== Input for this task ==
== == ==

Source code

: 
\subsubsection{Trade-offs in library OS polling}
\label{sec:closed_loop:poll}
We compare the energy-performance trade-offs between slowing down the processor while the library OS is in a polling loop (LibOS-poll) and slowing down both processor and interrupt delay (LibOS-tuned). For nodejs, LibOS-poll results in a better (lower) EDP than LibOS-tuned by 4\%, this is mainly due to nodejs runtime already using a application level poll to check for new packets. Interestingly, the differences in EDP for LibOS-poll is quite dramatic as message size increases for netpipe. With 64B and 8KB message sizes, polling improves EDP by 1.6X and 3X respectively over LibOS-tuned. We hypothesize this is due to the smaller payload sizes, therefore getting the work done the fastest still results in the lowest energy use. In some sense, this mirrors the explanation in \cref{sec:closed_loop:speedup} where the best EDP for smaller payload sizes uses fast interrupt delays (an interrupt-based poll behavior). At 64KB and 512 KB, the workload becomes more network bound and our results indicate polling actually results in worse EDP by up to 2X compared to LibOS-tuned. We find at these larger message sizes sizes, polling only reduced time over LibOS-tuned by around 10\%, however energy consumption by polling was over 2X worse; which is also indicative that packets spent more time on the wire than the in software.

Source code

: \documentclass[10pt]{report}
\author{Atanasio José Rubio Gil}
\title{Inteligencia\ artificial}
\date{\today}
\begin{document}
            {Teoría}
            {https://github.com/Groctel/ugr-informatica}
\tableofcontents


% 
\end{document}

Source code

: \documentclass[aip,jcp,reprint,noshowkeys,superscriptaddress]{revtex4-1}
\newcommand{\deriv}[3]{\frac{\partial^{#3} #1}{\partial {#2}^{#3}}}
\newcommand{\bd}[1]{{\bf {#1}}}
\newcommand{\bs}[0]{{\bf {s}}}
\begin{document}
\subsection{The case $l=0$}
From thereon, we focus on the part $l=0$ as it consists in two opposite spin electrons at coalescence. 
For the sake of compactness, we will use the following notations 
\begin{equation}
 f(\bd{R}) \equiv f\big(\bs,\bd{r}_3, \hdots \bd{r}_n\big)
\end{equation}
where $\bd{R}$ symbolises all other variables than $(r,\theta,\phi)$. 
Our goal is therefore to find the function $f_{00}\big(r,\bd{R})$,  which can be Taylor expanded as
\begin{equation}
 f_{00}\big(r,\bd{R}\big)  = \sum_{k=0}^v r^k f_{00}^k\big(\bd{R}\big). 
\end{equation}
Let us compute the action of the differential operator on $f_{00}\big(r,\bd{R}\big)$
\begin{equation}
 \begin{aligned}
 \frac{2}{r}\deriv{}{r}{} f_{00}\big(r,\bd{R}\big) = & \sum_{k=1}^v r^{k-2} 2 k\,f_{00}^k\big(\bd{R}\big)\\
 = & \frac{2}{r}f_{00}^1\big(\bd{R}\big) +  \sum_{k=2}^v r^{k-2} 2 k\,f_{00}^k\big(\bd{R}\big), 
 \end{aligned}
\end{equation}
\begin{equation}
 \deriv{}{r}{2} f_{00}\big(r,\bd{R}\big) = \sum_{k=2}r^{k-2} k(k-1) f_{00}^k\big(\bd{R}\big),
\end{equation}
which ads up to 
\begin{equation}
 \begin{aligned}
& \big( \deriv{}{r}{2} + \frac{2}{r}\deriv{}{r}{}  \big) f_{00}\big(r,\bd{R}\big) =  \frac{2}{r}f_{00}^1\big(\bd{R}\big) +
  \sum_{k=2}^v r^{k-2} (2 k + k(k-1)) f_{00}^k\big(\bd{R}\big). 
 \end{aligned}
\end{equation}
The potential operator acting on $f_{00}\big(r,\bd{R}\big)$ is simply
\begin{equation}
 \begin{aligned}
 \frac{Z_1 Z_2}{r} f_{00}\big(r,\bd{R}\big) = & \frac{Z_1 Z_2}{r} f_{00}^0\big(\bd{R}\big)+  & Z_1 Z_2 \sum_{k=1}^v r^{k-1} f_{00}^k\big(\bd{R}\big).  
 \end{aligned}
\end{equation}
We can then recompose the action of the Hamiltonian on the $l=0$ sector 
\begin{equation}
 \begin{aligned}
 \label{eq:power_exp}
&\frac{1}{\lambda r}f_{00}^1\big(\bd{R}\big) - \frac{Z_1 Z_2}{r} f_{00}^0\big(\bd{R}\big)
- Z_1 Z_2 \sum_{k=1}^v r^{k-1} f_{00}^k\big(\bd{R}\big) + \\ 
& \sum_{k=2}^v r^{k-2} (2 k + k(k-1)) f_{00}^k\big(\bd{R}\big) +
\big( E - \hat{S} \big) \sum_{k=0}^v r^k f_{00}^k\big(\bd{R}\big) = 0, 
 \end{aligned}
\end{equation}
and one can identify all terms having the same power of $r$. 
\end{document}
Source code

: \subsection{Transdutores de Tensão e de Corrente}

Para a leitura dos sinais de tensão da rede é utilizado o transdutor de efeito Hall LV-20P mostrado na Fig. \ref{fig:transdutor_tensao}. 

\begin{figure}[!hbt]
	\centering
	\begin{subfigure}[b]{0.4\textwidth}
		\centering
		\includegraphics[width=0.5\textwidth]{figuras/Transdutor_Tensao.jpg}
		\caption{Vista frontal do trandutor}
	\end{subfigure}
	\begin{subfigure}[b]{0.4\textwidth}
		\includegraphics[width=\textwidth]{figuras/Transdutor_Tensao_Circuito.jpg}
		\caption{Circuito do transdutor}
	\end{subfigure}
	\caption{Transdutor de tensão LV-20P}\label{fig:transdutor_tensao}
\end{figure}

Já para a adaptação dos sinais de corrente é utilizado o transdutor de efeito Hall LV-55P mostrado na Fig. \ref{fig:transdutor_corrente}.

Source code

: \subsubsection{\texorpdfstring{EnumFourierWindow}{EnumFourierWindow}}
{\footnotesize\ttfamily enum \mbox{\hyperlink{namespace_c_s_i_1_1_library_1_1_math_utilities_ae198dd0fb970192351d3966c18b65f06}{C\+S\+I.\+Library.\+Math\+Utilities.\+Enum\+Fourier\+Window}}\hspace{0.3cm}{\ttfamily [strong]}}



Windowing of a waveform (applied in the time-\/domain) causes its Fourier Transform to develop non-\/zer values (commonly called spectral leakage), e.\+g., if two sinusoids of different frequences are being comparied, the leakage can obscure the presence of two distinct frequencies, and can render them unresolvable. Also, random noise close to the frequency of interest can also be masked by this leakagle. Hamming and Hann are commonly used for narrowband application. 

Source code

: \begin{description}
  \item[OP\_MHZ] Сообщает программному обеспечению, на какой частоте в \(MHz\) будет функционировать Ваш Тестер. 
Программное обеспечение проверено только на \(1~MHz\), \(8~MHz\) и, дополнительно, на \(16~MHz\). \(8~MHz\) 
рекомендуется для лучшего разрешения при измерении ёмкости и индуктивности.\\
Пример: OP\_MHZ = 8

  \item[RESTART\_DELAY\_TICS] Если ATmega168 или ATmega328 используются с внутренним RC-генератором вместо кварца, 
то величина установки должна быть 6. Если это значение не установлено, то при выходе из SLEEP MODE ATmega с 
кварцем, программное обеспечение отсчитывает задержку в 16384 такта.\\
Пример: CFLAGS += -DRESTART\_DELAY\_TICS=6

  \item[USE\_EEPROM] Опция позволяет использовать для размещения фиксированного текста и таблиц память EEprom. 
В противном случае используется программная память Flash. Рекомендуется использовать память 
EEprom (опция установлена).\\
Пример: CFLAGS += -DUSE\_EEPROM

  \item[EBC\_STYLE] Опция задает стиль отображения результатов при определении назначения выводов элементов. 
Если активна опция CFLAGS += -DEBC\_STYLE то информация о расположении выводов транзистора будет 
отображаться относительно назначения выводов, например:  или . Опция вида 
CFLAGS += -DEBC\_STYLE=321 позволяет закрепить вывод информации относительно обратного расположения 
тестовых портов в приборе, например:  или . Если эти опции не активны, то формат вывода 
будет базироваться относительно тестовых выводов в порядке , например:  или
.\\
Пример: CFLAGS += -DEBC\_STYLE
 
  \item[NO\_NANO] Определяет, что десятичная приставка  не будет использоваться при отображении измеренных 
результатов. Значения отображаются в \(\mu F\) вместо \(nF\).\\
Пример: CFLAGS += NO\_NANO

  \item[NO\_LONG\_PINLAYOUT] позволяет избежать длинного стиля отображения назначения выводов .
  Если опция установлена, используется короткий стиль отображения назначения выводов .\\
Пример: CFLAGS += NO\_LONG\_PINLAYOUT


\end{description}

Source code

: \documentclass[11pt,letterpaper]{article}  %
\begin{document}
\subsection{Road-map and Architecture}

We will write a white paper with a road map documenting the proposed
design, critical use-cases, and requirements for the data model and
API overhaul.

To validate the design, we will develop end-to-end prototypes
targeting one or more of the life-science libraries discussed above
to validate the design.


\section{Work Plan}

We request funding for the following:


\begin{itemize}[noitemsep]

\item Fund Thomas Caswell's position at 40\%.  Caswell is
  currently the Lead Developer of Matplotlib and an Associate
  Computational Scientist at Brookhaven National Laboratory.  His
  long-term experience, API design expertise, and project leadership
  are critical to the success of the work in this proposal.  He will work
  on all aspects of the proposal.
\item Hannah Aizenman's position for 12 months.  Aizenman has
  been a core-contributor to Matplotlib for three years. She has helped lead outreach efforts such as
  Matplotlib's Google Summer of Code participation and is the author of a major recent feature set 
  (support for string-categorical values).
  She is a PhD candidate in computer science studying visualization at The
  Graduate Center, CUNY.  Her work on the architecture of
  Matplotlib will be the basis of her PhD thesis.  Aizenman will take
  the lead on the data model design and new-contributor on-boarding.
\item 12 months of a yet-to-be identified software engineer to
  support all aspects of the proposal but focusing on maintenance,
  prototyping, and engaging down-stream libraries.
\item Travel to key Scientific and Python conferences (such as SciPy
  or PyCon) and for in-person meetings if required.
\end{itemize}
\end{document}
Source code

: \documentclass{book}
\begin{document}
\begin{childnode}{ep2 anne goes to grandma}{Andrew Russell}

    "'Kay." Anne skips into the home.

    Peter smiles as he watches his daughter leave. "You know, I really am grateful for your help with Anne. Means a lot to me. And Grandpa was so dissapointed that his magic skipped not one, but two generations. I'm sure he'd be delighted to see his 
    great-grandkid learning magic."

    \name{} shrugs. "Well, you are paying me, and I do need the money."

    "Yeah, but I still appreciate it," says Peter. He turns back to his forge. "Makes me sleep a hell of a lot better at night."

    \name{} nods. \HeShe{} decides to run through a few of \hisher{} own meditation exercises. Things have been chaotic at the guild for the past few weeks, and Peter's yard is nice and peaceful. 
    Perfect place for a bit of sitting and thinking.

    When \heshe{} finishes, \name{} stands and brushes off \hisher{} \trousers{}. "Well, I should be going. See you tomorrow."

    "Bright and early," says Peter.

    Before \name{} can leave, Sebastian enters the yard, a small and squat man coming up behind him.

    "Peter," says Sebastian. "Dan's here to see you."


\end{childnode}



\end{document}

== == ==

Please copy out every line in the listing that has the string "используется".

В противном случае используется программная память Flash. Рекомендуется использовать память 
  Если опция установлена, используется короткий стиль отображения назначения выводов .\\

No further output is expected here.